(Stored data entries)
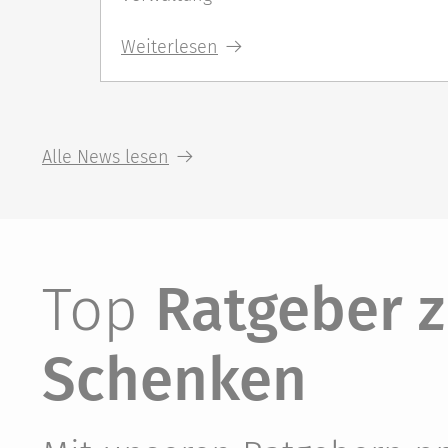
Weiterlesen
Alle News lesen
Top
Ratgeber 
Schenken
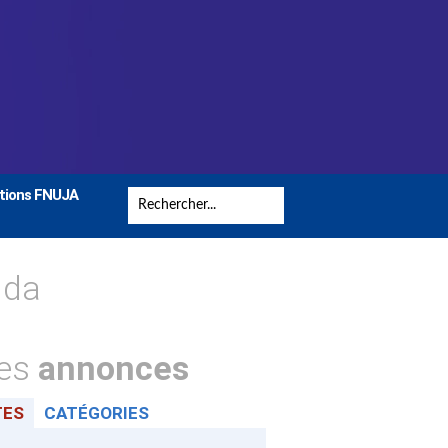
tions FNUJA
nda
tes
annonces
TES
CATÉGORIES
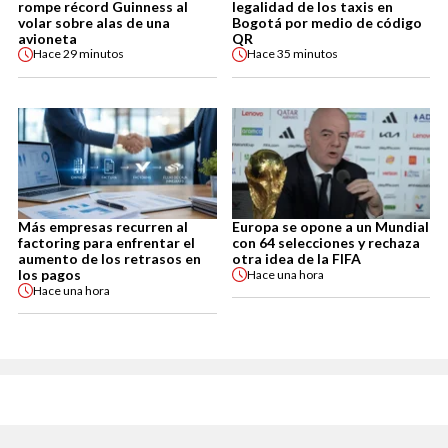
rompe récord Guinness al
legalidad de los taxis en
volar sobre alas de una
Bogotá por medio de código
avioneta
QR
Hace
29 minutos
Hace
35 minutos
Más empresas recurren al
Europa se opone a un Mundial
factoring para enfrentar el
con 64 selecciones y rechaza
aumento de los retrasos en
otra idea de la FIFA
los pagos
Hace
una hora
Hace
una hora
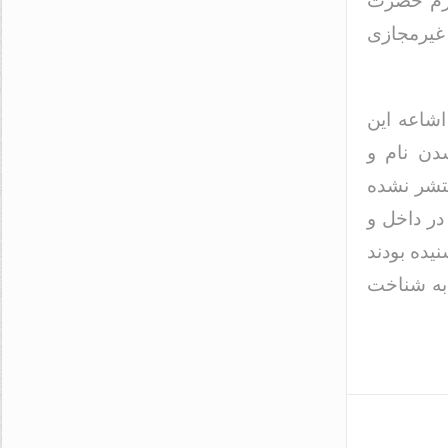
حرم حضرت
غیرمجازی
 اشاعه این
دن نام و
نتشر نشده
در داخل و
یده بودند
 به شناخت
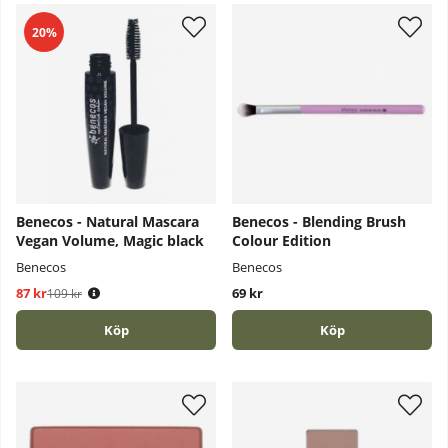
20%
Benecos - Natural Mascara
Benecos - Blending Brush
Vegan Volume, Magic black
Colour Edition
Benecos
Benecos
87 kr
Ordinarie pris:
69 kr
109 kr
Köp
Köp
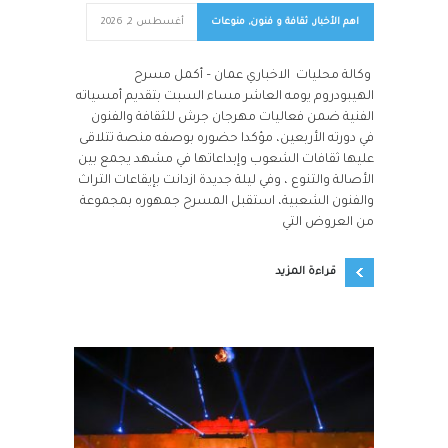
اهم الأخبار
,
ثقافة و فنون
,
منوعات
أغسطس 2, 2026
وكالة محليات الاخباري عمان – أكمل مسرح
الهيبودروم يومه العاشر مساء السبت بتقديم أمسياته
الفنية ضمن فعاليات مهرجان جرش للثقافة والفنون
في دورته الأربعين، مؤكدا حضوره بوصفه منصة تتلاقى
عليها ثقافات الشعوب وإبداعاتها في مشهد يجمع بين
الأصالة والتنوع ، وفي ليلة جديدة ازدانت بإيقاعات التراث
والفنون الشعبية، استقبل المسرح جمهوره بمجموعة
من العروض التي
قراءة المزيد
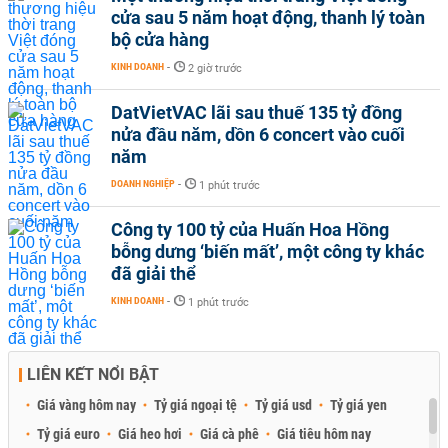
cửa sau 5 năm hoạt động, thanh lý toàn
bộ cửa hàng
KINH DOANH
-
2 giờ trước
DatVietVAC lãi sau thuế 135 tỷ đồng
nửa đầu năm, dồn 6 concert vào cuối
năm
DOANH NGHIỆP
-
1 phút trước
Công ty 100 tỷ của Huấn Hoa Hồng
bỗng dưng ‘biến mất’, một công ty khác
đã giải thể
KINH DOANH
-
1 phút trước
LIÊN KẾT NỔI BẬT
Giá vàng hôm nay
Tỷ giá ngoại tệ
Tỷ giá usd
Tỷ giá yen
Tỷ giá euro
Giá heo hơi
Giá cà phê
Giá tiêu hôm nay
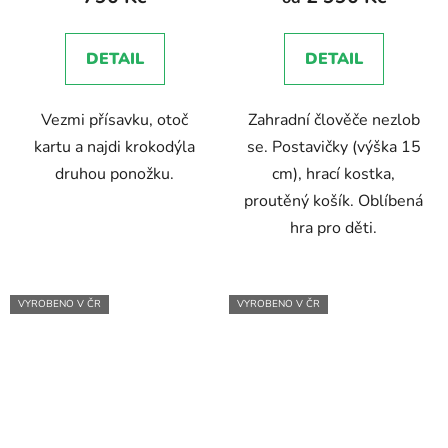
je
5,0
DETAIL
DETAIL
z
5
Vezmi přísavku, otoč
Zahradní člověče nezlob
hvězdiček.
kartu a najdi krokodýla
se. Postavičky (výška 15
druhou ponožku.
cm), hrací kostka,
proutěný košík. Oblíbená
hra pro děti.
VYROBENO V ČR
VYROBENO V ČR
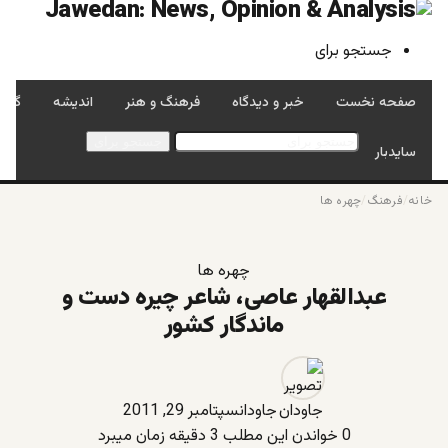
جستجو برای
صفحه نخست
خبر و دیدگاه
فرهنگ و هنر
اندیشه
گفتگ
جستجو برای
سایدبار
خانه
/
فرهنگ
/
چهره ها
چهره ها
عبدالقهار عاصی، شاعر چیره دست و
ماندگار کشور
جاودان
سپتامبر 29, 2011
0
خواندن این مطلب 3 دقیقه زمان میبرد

--

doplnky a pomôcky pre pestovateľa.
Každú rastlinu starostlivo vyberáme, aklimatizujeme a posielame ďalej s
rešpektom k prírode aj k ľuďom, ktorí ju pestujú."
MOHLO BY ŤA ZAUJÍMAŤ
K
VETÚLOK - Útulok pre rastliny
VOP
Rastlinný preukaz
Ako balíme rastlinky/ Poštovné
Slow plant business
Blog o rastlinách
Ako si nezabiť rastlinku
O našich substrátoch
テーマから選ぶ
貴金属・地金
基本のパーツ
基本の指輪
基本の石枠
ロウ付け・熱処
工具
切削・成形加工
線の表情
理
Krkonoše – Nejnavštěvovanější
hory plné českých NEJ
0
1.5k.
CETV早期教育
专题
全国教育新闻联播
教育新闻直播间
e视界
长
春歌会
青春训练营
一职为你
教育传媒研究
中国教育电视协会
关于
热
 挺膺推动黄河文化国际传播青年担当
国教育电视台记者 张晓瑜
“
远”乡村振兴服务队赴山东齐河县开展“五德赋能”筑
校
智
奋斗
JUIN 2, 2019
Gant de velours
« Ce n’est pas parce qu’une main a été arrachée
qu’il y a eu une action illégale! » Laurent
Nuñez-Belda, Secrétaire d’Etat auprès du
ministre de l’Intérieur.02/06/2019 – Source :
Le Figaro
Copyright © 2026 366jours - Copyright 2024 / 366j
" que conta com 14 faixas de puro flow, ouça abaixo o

EXERCISE PROMPT
From the records above, extract exactly and only the lines that begin at the line with "doplnky a pomôcky pre pestovateľa." and stop after the line with "ouça abaixo o".

TASK SOLUTION
doplnky a pomôcky pre pestovateľa.
Každú rastlinu starostlivo vyberáme, aklimatizujeme a posielame ďalej s
rešpektom k prírode aj k ľuďom, ktorí ju pestujú."
MOHLO BY ŤA ZAUJÍMAŤ
K
VETÚLOK - Útulok pre rastliny
VOP
Rastlinný preukaz
Ako balíme rastlinky/ Poštovné
Slow plant business
Blog o rastlinách
Ako si nezabiť rastlinku
O našich substrátoch
テーマから選ぶ
貴金属・地金
基本のパーツ
基本の指輪
基本の石枠
ロウ付け・熱処
工具
切削・成形加工
線の表情
理
Krkonoše – Nejnavštěvovanější
hory plné českých NEJ
0
1.5k.
CETV早期教育
专题
全国教育新闻联播
教育新闻直播间
e视界
长
春歌会
青春训练营
一职为你
教育传媒研究
中国教育电视协会
关于
热
 挺膺推动黄河文化国际传播青年担当
国教育电视台记者 张晓瑜
“
远”乡村振兴服务队赴山东齐河县开展“五德赋能”筑
校
智
奋斗
JUIN 2, 2019
Gant de velours
« Ce n’est pas parce qu’une main a été arrachée
qu’il y a eu une action illégale! » Laurent
Nuñez-Belda, Secrétaire d’Etat auprès du
ministre de l’Intérieur.02/06/2019 – Source :
Le Figaro
Copyright © 2026 366jours - Copyright 2024 / 366j
" que conta com 14 faixas de puro flow, ouça abaixo o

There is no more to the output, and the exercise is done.